Rickels has read widely in the literature of the undead. The vampire’s share of the material goes to Bram Stoker’s Dracula, the novel that defined, in many ways, the modern concept of vampires. The lectures do cover earlier and later literary representations, but when movies began to be made, they started with Stoker. One of the most interesting aspects of the lectures is the utter breadth of movies Rickels addresses. Movies that I’d never heard anyone else mention, let alone analyze, are here, alongside the more famous examples. It becomes clear that vampires have been a favorite of film-makers as well as readers. Culturally they are omnipresent. One gets the impression that Rickels might have an inkling of why we have this fascination, although his analysis is often Freudian, he does come back to the concept of mourning. Vampires (who would’ve guessed?) mask our unresolved sense of loss.

The style of The Vampire Lectures reflects the kind of literary criticism that isn’t always easy to follow. The book has more puns per hour than any other academic title I’ve ever read. Perhaps such serious topics as loss, parental relationships, and sexuality require a good dose of humor to make them less overwhelming. Still, the puns show the shifting nature of the ground beneath your feet when you try to take a topic like this seriously. Not surprisingly, Rickels does spent some time reflecting on the religious nature of vampires. There’s no question that monsters trespass on—or maybe even arise from—sacred precincts. They also occupy similar mental spaces. Perhaps it’s no surprise that as the number of nones grows so do the fans of monsterdom. We need an outlet for our surfeit of fear and loss. Come to think of it, perhaps I need to take a class in this as well.


Once Bitten

TheologyOfDraculaOnce vampires sink their fangs into you, it’s hard to shake them. I’m referring to an intellectual connection here, instead of a physical one. M. Jess Peacock’s book on theological vampires spurred me to read Noël Montague-Étienne Rarignac’s The Theology of Dracula: Reading the Book of Stoker as Sacred Text. It has been on my “to read” list for some time, and since I finished re-reading Dracula recently, I felt the canonical text was still fresh enough in my mind to take on an analysis. I have to confess that even though I grew up as a religious kid, and I loved monsters, I had no idea that the two were connected. Strangely, religion tended to elicit a fearful response while monsters gave me a kind of comfort. Of course, I always supposed that was normal. Then I learned that mature adults didn’t talk about, or even think about, monsters. I had to try to find solace in religion instead. Rarignac clearly figured out, however, that Dracula was a sacred text long before I came along.

What exactly does it mean to treat a book as a sacred text? Before anyone gets any funny notions, I need to say that Rarignac is not suggesting vampirism is, or should be a religion. That hasn’t prevented other people from seeing it that way, but that’s not what this book is about. It is about Bram Stoker’s Dracula. Devoting the kind of attention to detail that is often reserved for biblical texts, The Theology of Dracula examines the many religious traditions (not all of them Christian) that lie behind the novel. Stoker drew on many “pagan” traditions, including those of ancient Egypt and of Nordic mythology. Clearly Dracula responds to Christian symbols pretty violently, but he isn’t a classic Catholic. In fact, he seems to shy from Catholicism while admitting that its symbols work.

### Task instructions:
- a) In the vampire reviews, what is said to be masked by vampires?
- b) Please pull out the passage of the vampire reviews between "The style of" and "this as well.", inclusive, copying it word for word.
Rely only on the vampire reviews for your answers.

### Information supplied:
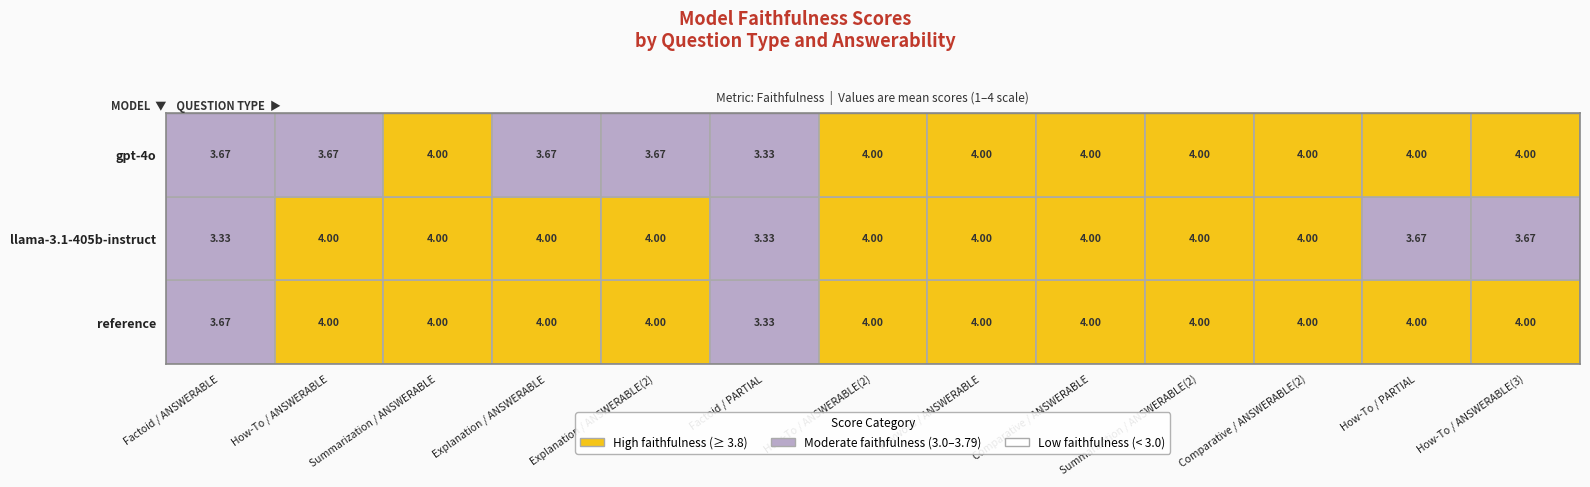

What is the lowest value of the gpt-4o series?

3.3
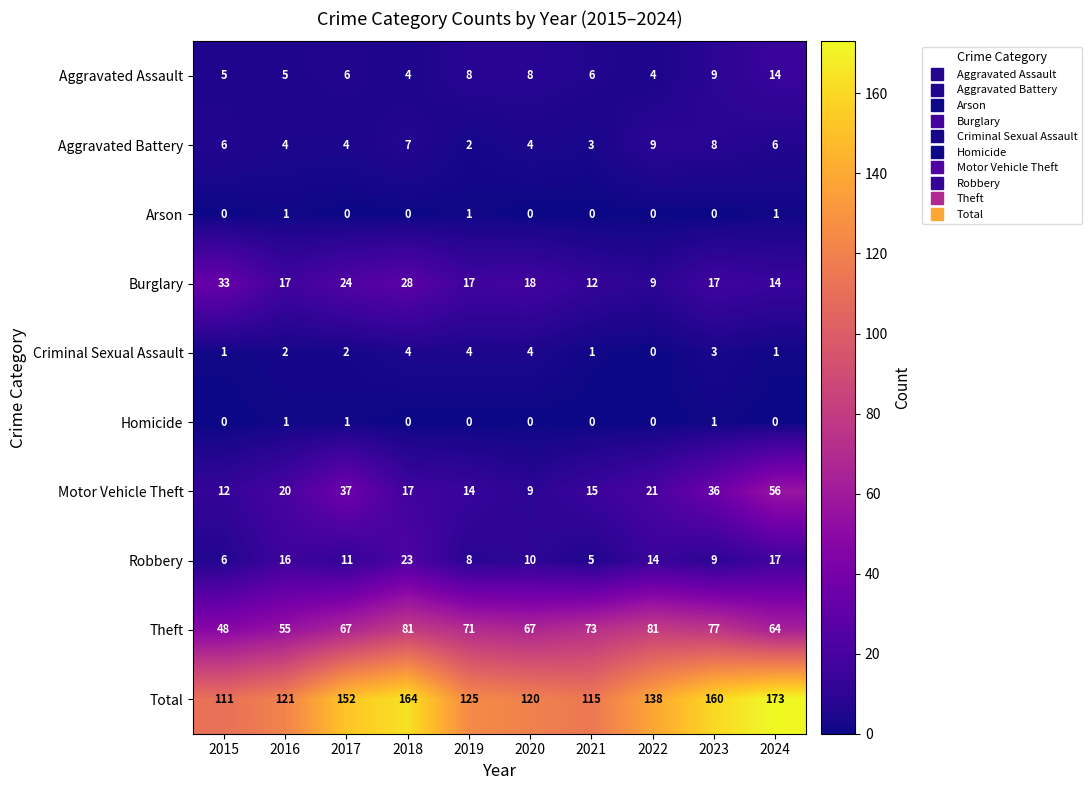

True or false: Motor Vehicle Theft has a value of 32 at 2016.

False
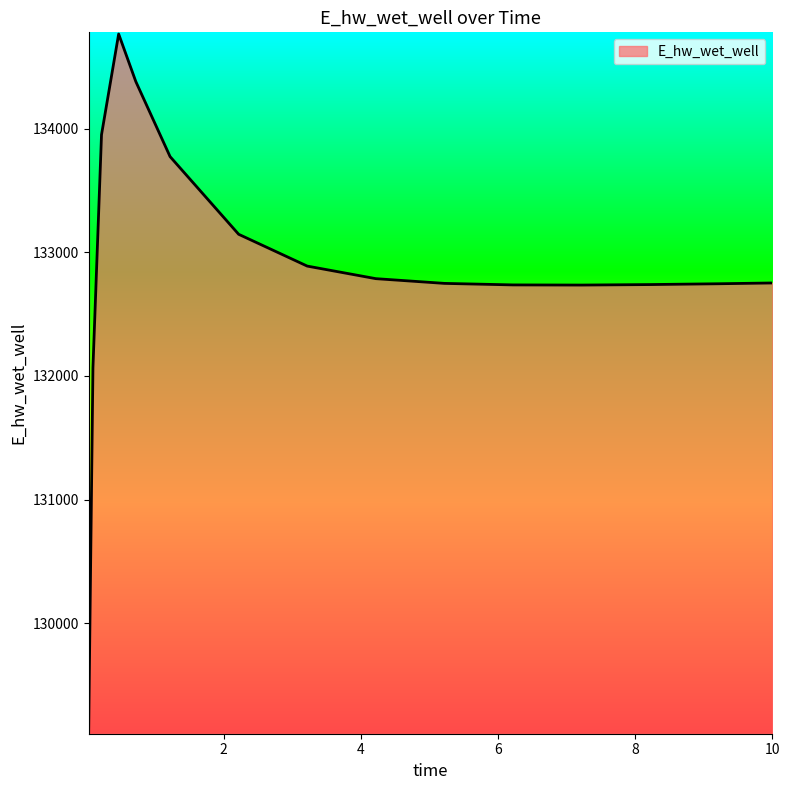

What is the difference between the maximum and minimum values?

5643.1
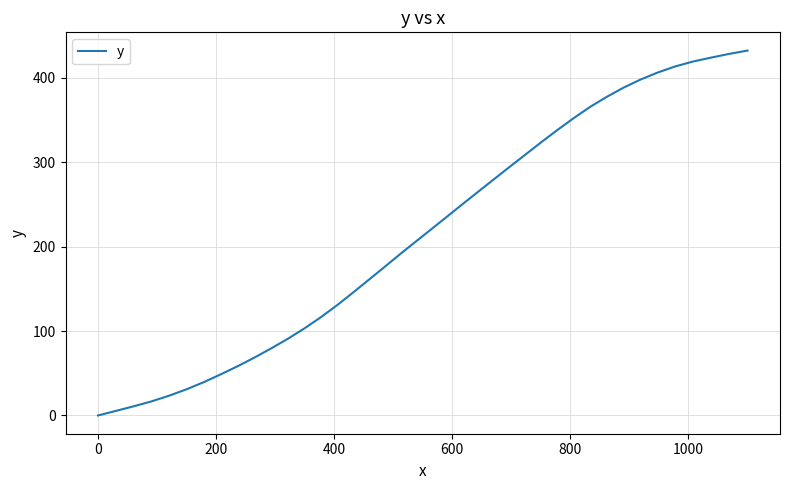

What is the difference between the maximum and minimum values?

432.3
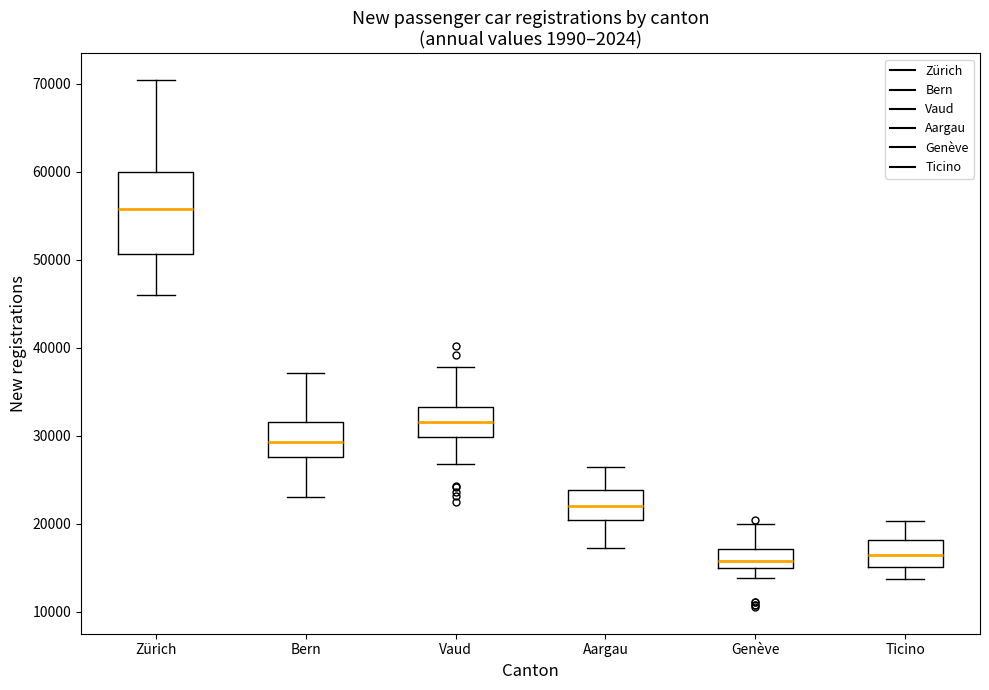

Comparing the boxes themselves (not the whiskers), which one is the tallest?

Zürich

### Answers to this exercise:
- a) Vampires mask our unresolved sense of loss.

- b)
The style of The Vampire Lectures reflects the kind of literary criticism that isn’t always easy to follow. The book has more puns per hour than any other academic title I’ve ever read. Perhaps such serious topics as loss, parental relationships, and sexuality require a good dose of humor to make them less overwhelming. Still, the puns show the shifting nature of the ground beneath your feet when you try to take a topic like this seriously. Not surprisingly, Rickels does spent some time reflecting on the religious nature of vampires. There’s no question that monsters trespass on—or maybe even arise from—sacred precincts. They also occupy similar mental spaces. Perhaps it’s no surprise that as the number of nones grows so do the fans of monsterdom. We need an outlet for our surfeit of fear and loss. Come to think of it, perhaps I need to take a class in this as well.